Files
awesome-llm-apps/rag_tutorials/qwen_local_rag/README.md

114 lines
3.6 KiB
Markdown

# 🐋 Qwen 3 Local RAG Reasoning Agent
This RAG Application demonstrates how to build a powerful Retrieval-Augmented Generation (RAG) system using locally running Qwen 3 and Gemma 3 models via Ollama. It combines document processing, vector search, and web search capabilities to provide accurate, context-aware responses to user queries.
## Features
- **🧠 Multiple Local LLM Options**:
- Qwen3 (1.7b, 8b) - Alibaba's latest language models
- Gemma3 (1b, 4b) - Google's efficient language models with multimodal capabilities
- DeepSeek (1.5b) - Alternative model option
- **📚 Comprehensive RAG System**:
- Upload and process PDF documents
- Extract content from web URLs
- Intelligent chunking and embedding
- Similarity search with adjustable threshold
- **🌐 Web Search Integration**:
- Fallback to web search when document knowledge is insufficient
- Configurable domain filtering
- Source attribution in responses
- **🔄 Flexible Operation Modes**:
- Toggle between RAG and direct LLM interaction
- Force web search when needed
- Adjust similarity thresholds for document retrieval
- **💾 Vector Database Integration**:
- Qdrant vector database for efficient similarity search
- Persistent storage of document embeddings
## How to Get Started
### Prerequisites
- [Ollama](https://ollama.ai/) installed locally
- Python 3.8+
- Qdrant account (free tier available) for vector storage
- Exa API key (optional, for web search capability)
### Installation
1. Clone the GitHub repository
```bash
git clone https://github.com/Shubhamsaboo/awesome-llm-apps.git
cd rag_tutorials/qwen_local_rag
```
2. Install the required dependencies:
```bash
pip install -r requirements.txt
```
3. Pull the required models using Ollama:
```bash
ollama pull qwen3:1.7b # Or any other model you want to use
ollama run snowflake-arctic-embed # Or any other model you want to use
```
4. Get your API keys:
- Qdrant API key and URL (for vector database)

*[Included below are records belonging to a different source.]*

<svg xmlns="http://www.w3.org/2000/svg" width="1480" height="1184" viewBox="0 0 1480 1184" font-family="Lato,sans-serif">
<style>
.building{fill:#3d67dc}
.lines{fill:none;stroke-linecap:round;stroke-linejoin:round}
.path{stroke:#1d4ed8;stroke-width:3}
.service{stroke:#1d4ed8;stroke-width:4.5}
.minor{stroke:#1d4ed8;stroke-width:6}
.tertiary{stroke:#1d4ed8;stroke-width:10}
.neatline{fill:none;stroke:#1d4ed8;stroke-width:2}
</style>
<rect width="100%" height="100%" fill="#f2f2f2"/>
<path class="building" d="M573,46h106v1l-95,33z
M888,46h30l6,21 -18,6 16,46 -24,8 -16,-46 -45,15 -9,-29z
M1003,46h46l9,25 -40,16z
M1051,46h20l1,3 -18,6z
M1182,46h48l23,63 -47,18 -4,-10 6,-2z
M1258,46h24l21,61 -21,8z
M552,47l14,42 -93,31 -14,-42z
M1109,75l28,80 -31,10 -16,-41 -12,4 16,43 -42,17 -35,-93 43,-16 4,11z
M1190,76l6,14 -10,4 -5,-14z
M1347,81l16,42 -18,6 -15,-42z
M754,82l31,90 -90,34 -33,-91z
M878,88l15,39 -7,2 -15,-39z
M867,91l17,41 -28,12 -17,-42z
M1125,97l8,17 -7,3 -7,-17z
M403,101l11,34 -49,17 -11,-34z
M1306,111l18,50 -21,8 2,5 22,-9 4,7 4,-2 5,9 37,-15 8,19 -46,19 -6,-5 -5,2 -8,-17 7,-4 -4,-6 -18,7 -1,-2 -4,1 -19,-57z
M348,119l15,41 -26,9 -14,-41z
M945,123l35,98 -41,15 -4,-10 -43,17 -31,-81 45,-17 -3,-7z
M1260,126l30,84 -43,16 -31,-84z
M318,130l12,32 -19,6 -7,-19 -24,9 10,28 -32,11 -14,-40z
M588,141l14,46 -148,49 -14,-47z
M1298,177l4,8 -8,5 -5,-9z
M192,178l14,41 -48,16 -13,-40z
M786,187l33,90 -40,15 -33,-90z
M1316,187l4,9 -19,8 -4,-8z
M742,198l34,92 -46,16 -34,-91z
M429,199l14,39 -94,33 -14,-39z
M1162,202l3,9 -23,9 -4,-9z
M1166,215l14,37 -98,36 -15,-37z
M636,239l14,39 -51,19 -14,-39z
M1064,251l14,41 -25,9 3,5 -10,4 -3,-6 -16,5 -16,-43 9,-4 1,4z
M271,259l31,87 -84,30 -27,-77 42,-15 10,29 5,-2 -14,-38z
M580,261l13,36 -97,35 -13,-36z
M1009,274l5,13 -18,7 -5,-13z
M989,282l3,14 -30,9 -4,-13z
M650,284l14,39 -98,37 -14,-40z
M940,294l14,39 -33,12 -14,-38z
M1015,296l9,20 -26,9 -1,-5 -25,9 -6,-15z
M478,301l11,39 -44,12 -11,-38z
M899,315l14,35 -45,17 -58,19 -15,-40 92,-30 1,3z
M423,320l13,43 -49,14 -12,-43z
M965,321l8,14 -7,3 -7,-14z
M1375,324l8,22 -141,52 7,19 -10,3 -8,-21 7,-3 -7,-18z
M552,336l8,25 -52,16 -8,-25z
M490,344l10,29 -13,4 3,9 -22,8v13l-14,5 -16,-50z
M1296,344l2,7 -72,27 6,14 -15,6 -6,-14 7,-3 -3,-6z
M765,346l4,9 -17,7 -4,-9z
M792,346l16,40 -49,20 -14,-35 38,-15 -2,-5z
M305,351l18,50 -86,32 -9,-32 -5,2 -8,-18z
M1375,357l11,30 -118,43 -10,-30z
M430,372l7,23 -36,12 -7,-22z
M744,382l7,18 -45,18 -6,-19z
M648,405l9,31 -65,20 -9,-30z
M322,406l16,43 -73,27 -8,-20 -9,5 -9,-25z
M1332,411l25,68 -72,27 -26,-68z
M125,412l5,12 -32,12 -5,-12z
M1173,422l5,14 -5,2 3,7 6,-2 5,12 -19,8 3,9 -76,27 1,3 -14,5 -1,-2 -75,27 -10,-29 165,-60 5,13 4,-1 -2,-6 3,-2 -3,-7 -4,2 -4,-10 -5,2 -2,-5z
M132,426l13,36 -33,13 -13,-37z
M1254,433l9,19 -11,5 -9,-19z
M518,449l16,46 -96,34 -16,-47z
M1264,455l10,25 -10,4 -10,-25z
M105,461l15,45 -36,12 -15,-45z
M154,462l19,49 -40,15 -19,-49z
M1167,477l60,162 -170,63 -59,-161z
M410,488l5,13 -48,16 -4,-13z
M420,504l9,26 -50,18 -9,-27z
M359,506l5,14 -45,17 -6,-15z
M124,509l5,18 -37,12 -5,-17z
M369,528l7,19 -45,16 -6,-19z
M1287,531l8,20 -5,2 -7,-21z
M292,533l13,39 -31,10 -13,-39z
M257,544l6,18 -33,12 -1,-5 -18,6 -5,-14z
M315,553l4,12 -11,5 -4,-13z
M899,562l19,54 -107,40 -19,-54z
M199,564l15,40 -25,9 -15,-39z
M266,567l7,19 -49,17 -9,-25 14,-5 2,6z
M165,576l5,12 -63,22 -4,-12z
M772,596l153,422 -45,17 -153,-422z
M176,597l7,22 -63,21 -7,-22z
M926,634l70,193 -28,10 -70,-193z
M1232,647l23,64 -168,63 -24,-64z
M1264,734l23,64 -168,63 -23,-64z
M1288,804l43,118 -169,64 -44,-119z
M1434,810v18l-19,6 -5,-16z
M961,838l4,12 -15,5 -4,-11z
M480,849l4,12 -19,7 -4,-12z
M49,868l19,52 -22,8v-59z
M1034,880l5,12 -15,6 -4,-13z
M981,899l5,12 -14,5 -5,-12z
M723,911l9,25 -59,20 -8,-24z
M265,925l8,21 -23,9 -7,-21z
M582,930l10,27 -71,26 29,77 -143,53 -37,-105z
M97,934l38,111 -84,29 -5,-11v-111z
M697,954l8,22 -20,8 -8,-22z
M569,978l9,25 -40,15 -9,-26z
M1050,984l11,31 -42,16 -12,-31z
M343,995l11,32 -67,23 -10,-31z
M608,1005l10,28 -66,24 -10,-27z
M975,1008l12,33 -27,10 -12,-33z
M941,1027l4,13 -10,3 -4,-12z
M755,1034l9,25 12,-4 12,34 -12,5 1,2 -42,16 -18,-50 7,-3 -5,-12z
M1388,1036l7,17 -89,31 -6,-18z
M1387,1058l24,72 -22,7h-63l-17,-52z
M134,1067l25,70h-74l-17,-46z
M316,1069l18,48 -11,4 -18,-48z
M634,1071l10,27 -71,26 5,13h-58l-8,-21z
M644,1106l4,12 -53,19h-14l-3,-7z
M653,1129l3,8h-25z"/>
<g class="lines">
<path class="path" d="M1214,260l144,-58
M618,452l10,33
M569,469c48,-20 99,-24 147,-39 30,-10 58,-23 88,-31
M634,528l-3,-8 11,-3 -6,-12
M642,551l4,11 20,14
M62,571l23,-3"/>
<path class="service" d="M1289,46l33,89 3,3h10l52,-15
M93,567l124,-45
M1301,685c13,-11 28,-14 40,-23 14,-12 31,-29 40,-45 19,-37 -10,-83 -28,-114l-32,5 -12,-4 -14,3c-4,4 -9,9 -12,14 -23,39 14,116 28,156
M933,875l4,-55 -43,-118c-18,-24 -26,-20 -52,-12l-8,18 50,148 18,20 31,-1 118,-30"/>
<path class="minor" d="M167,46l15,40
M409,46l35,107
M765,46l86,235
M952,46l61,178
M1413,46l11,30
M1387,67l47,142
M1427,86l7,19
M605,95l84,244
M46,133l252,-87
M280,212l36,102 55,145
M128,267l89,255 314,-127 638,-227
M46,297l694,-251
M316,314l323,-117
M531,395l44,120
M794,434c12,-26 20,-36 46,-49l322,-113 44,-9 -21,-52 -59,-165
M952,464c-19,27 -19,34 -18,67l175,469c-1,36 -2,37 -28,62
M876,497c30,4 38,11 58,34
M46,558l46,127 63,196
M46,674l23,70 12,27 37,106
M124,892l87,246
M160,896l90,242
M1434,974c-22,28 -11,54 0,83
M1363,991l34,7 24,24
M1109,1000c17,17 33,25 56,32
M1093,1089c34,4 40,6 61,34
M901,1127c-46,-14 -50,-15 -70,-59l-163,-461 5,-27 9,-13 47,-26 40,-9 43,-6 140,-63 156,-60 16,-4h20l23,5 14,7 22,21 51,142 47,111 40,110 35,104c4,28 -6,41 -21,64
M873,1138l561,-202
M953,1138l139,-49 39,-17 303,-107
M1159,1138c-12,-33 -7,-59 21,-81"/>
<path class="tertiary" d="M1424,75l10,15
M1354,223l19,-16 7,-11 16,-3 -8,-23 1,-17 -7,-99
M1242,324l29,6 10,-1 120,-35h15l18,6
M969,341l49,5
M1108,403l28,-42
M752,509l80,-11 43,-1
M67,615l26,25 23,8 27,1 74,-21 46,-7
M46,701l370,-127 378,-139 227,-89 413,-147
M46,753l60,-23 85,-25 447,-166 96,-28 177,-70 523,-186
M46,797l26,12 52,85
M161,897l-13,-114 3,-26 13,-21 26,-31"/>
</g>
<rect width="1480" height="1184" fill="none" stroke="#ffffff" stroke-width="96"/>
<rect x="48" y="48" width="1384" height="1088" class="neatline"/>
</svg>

- Exa API key (optional, for web search)
5. Run the application:
```bash
streamlit run qwen_local_rag_agent.py
```
## How It Works
1. **Document Processing**:
- PDF files are processed using PyPDFLoader
- Web content is extracted using WebBaseLoader
- Documents are split into chunks with RecursiveCharacterTextSplitter
2. **Vector Database**:
- Document chunks are embedded using Ollama's embedding models
- Embeddings are stored in Qdrant vector database
- Similarity search retrieves relevant documents based on query
3. **Query Processing**:
- User queries are analyzed to determine the best information source
- System checks document relevance using similarity threshold
- Falls back to web search if no relevant documents are found
4. **Response Generation**:
- Local LLM (Qwen/Gemma) generates responses based on retrieved context
- Sources are cited and displayed to the user
- Web search results are clearly indicated when used
## Configuration Options
- **Model Selection**: Choose between different Qwen, Gemma, and DeepSeek models
- **RAG Mode**: Toggle between RAG-enabled and direct LLM interaction
- **Search Tuning**: Adjust similarity threshold for document retrieval
- **Web Search**: Enable/disable web search fallback and configure domain filtering
## Use Cases
- **Document Q&A**: Ask questions about your uploaded documents
- **Research Assistant**: Combine document knowledge with web search
- **Local Privacy**: Process sensitive documents without sending data to external APIs
- **Offline Operation**: Run advanced AI capabilities with limited or no internet access
## Requirements
See `requirements.txt` for the complete list of dependencies.